Text excerpt:
........

Hi Erik,

Just to let you know that the error I reported in one of my replies was
being caused by one change I forgot to undo. This error here:


error : virQEMUCapsNewForBinaryInternal:4687 : internal error: Failed to
probe QEMU binary with
QMP: libvirt:  error : prctl failed to enable 'dac_override' in the AMBIENT
set:
Operation not permitted


was happening because I have commented out this line inside
qemu_capabilities.c:

--- a/src/qemu/qemu_capabilities.c
+++ b/src/qemu/qemu_capabilities.c
@@ -4519,7 +4519,7 @@ virQEMUCapsInitQMPCommandRun(virQEMUCapsInitQMPCommandPtr cmd,
                                     "-daemonize",
                                     NULL);
     virCommandAddEnvPassCommon(cmd->cmd);
-    virCommandClearCaps(cmd->cmd);
+   // virCommandClearCaps(cmd->cmd);
 
 #if WITH_CAPNG
     /* QEMU might run into permission issues, e.g. /dev/sev (0600), override


Thus there is no need to move the
PR_CAP_AMBIENT around to prevent the
error message. Sorry for any alarms I might have raised there.


I'm still experiencing the issue with IPC_LOCK inside the guest though. I'll update
here when I have concrete findings about it.


Thanks,

DHB

On 2/4/19 4:26 PM, Daniel Henrique Barboza wrote:
Hey Erik,


On 2/4/19 8:11 AM, Erik Skultety wrote:
On Fri, Feb 01, 2019 at 07:40:36PM -0200, Daniel Henrique Barboza wrote:
Update: I've figured it out.

The bug here was that, even running as root, I was getting errors like:

error : virQEMUCapsNewForBinaryInternal:4687 : internal error: Failed to
probe QEMU binary with
QMP: libvirt:  error : prctl failed to enable 'dac_override' in the AMBIENT
set:
Operation not permitted
Being responsible for the latest changes wrt to capabilities, this error itself
is very strange because the prctl man page says the following about EPERM errno:

"option is PR_CAP_AMBIENT and arg2 is PR_CAP_AMBIENT_RAISE, but either the
capability specified in arg3 is not present in the process's permitted and
inheritable capability sets, or the PR_CAP_AMBIENT_LOWER securebit has been
set."

So I'm wondering how can that be since that prctl call happens after we applied
the capabilities we want with capng_apply. Just out of curiosity, what happens
if you move the whole PR_CAP_AMBIENT at the very end of virSetUIDGIDWithCaps
function? Does it change anything?

Moving the code as  you suggested got rid of the internal error:


--- a/src/util/virutil.c
+++ b/src/util/virutil.c
@@ -1587,27 +1587,6 @@ virSetUIDGIDWithCaps(uid_t uid, gid_t gid, gid_t *groups, int ngroups,
         goto cleanup;
     }

-# ifdef PR_CAP_AMBIENT
-    /* we couldn't do this in the loop earlier above, because the capabilities
-     * were not applied yet, since in order to add a capability into the AMBIENT
-     * set, it has to be present in both the PERMITTED and INHERITABLE sets
-     * (capabilities(7))

........

Chart understanding data
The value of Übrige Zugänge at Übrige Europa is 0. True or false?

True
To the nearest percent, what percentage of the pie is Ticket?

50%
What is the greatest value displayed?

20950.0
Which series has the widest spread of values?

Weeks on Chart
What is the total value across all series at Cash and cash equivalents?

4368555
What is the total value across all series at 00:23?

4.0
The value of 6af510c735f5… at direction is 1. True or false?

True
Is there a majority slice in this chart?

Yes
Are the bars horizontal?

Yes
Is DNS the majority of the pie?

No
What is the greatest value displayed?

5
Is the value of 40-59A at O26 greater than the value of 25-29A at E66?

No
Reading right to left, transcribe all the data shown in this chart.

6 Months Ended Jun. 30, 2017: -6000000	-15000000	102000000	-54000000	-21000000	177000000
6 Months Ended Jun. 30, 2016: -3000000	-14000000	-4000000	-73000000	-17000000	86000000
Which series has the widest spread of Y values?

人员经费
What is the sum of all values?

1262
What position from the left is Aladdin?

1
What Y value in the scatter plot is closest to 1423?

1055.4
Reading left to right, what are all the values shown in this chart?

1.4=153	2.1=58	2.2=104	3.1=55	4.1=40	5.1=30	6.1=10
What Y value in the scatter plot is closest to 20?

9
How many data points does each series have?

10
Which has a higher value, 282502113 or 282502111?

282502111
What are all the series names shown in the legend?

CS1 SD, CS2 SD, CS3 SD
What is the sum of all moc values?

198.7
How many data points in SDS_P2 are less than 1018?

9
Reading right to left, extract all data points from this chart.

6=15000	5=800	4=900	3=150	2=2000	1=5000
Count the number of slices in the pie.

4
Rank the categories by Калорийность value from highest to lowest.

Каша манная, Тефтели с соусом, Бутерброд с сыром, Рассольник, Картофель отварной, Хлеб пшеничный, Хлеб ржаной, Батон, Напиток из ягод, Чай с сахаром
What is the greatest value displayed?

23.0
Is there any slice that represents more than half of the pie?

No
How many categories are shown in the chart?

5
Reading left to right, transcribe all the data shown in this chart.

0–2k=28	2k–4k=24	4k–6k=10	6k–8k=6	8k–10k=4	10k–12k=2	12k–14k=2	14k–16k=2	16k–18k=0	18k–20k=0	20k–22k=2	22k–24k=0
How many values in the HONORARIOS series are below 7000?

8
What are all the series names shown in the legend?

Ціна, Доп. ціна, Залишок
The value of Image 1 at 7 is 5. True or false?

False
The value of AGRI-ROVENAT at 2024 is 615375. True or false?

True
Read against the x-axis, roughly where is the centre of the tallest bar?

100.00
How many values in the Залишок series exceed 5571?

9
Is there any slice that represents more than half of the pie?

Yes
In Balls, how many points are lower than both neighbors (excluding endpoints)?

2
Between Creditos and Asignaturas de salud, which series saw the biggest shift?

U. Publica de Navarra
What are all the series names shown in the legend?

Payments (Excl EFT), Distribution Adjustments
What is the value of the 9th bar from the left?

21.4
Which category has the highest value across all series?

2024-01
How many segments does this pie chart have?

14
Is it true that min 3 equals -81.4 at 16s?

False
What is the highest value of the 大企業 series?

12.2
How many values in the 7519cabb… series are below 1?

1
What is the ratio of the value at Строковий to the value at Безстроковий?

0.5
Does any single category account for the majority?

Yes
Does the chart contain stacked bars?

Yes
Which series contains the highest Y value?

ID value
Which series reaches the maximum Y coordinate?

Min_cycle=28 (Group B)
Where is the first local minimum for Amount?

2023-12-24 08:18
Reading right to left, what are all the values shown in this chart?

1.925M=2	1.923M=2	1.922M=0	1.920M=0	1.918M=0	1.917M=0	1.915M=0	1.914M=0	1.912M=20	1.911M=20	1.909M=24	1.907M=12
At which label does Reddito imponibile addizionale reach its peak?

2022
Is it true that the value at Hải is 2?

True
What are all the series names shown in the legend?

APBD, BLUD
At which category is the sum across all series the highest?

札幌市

........

Directions for this task:
From the libvirt capabilities email, return the passage starting with "#if WITH_CAPNG" and ending with "findings about it.".

Written solution:
#if WITH_CAPNG
     /* QEMU might run into permission issues, e.g. /dev/sev (0600), override


Thus there is no need to move the
PR_CAP_AMBIENT around to prevent the
error message. Sorry for any alarms I might have raised there.


I'm still experiencing the issue with IPC_LOCK inside the guest though. I'll update
here when I have concrete findings about it.